Stress incontinence (SI) is the most common form of incontinence in young women. It means you leak urine when you increase the pressure within the abdominal cavity, as in coughing, sneezing or exercise. It happens when the pelvic floor muscles that support the bladder are weakened. Childbirth is a common reason for a weak pelvic floor. The main treatment for stress incontinence is pelvic floor exercises. Surgery to tighten or support the bladder outlet can also help. Medication may be used in addition to exercises if you do not want, or are not suitable for, surgery.

What is stress incontinence?

Stress incontinence occurs when urine leaks because there is a sudden extra pressure within the tummy (abdomen) and on the bladder. This pressure (or stress) is caused by things like coughing, laughing, sneezing or exercising (such as running or jumping). Weakened pelvic floor muscles cannot support the bladder and urine outlet (urethra) as well as they should. The pressure is too much for the bladder outlet to withstand and so urine leaks out. Small amounts of urine may leak but sometimes it can be quite a lot and can cause embarrassment.

How common is stress incontinence?

  • Stress incontinence is the most common form of urinary incontinence. It is estimated that over 3.3 million women in the UK and Ireland are regularly incontinent. Overall this is about 4 in 100 adults, and well over half of these are due to stress incontinence. Stress incontinence becomes more common in older women. As many as 1 in 5 women over the age of 40 have some degree of stress incontinence.
  • It is likely that the true number of people affected is much higher. Many people do not tell their doctor about their incontinence, due to embarrassment. Some people wrongly think that incontinence is a normal part of ageing or that it cannot be treated. This is unfortunate, as many cases can be successfully treated or significantly improved.
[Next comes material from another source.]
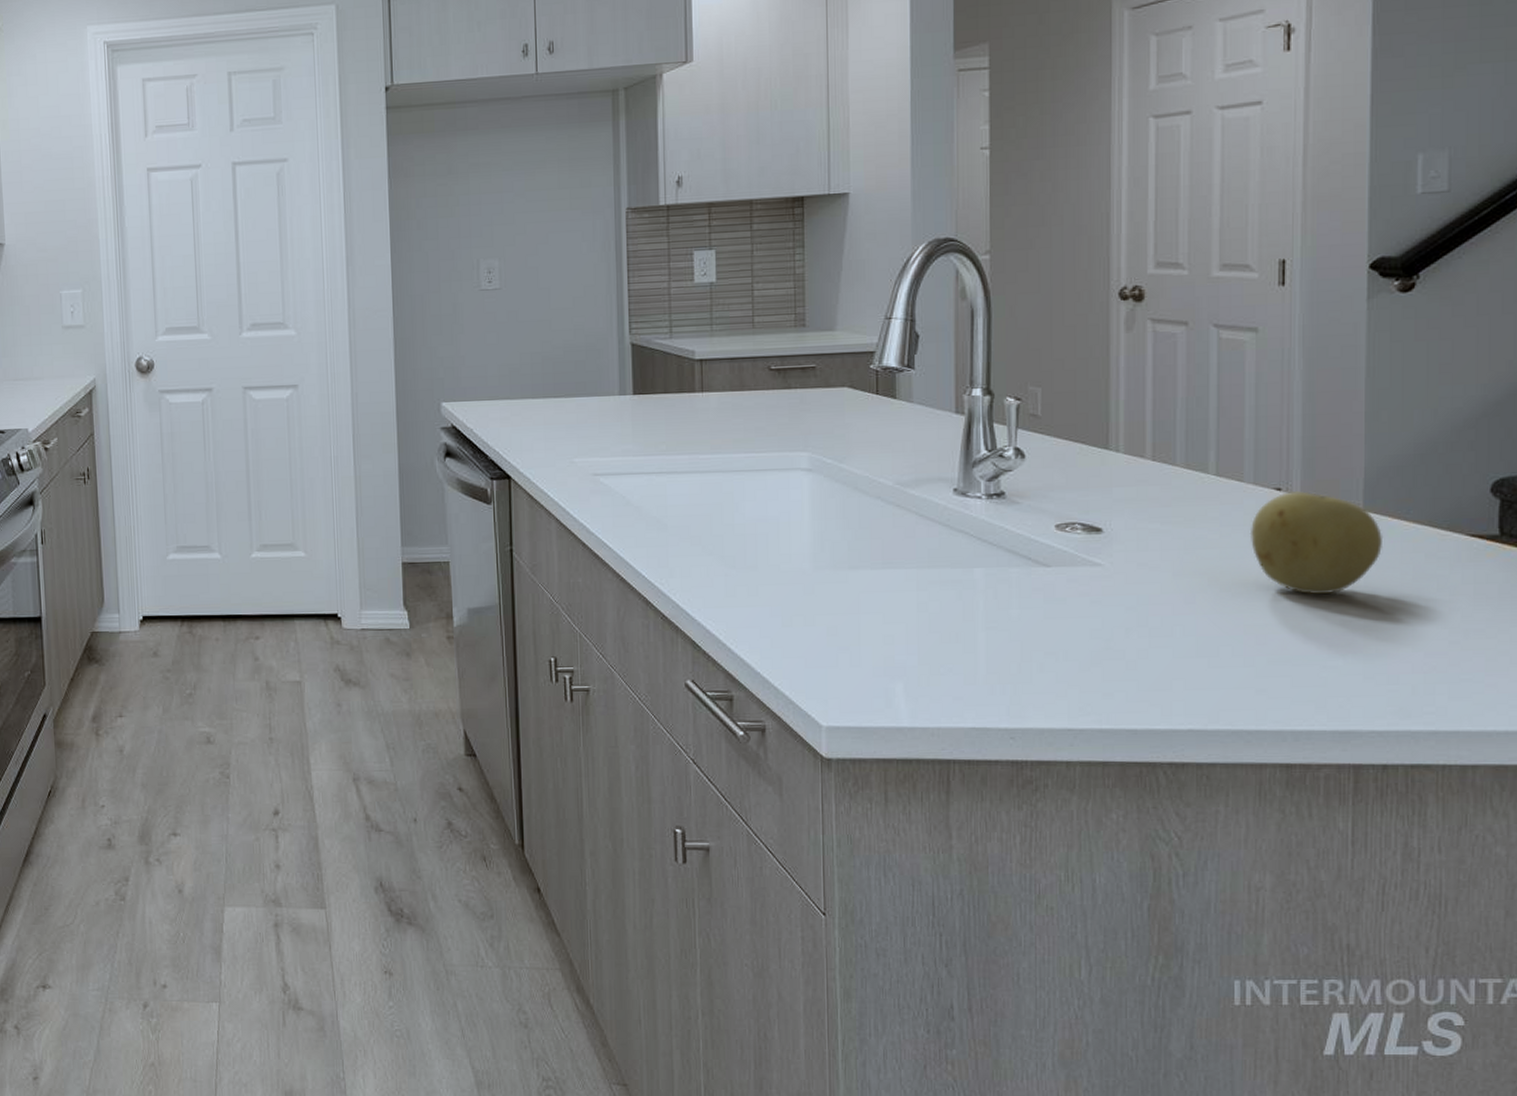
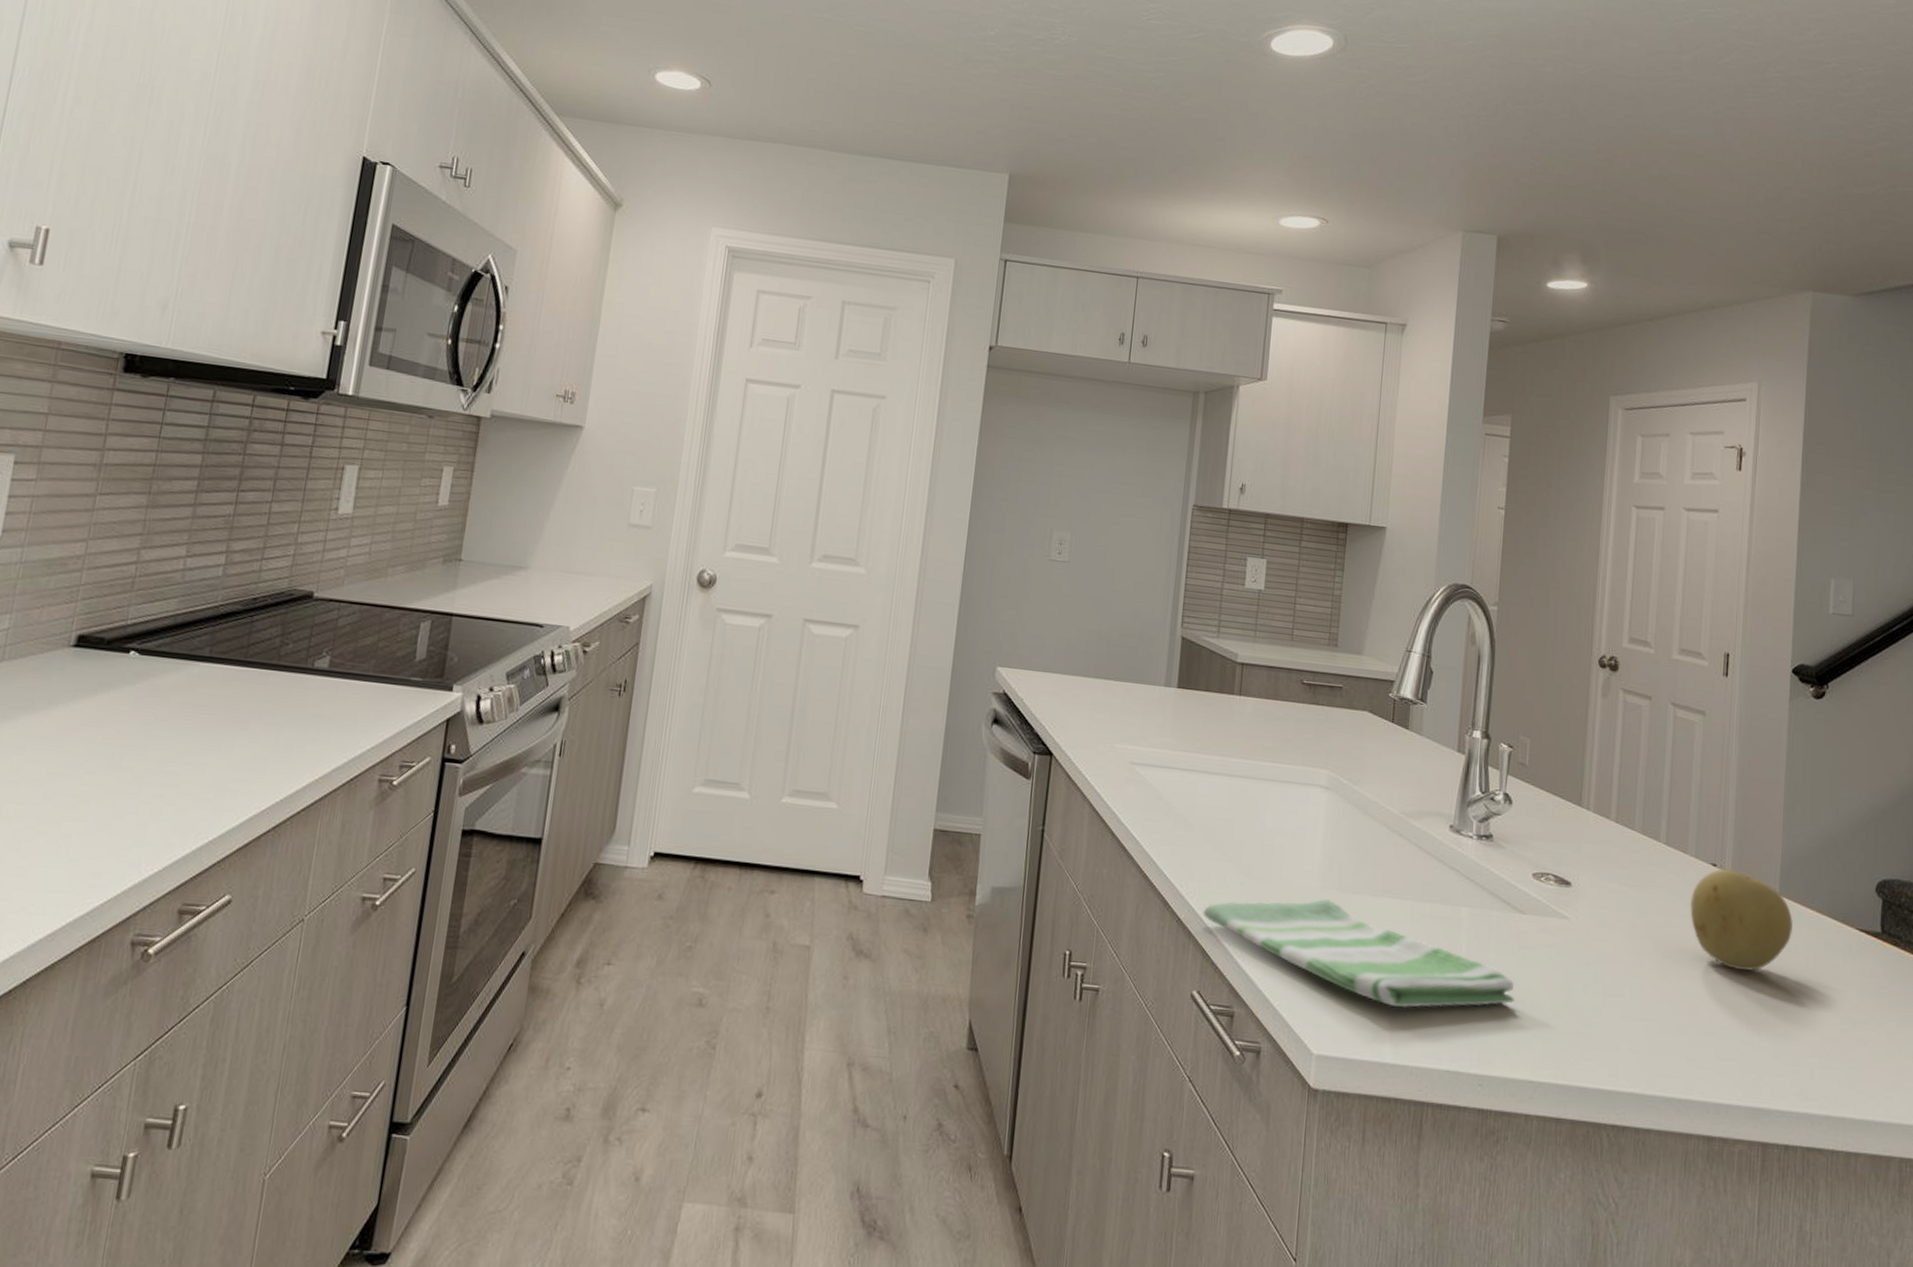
dish towel: none [688,579,1045,674] -> present [1203,899,1515,1009]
What causes stress incontinence?

Most cases of stress incontinence are due to weakened pelvic floor muscles. Pelvic floor muscles are often weakened by childbirth. The pelvic floor muscles are a group of muscles that wrap around the underside of the bladder and back passage (rectum). Stress incontinence is common in women who have had children. It is also more common with increasing age, as the muscles become weaker, particularly after the menopause. Stress incontinence is also more common in women who are overweight.

What are the treatment options for stress incontinence?

First-line treatment involves strengthening the pelvic floor muscles with pelvic floor exercises. About 6 in 10 cases of stress incontinence can be cured or much improved with this treatment. If you are overweight and incontinent then you should first try to lose weight in conjunction with any other treatments. Surgery may be offered if the problem continues and is a significant problem. Medication may be used in addition to exercises if you do not want, or are not suitable for, surgery. Pelvic exercises are best taught by either physiotherapists or nurses who have specialised in the pelvic area. They will examine a woman vaginally and assess the pelvic floor muscles and give them a grading (oxford) score. If they find the oxford score is very good it is unlikely that the SI will improve with physiotherapy, this may also be the case if the oxford score is very low as this might imply underlying pelvic floor muscle or nerve damage. Those women who lie in-between these extremes may well respond to this treatment.

Local recommended physiotherapists are:

Bernie Leamy at http: http://www.physio4women.ie/index.php/contact/

Linda Williams at www.kilkennyphysioclinic.com

Laura Carroll at www.livewellwaterford.ie 


  • Various surgical operations are used to treat stress incontinence. They tend only to be used when the pelvic floor muscle exercises have not helped. The operations aim to tighten or support the muscles and structures below the bladder.
  • The retropublic tension-free vaginal tape  procedure is the name of an operation often used to treat stress incontinence. It involves a sling of  (with non polypropylene mesh) tape being used to support the urethra and bladder neck.
  • A Colposuspension is the name of another operation to support the urethra and treat stress incontinence that was performed prior to the introduction of the TVT.
  • In general, surgery for stress incontinence is often successful.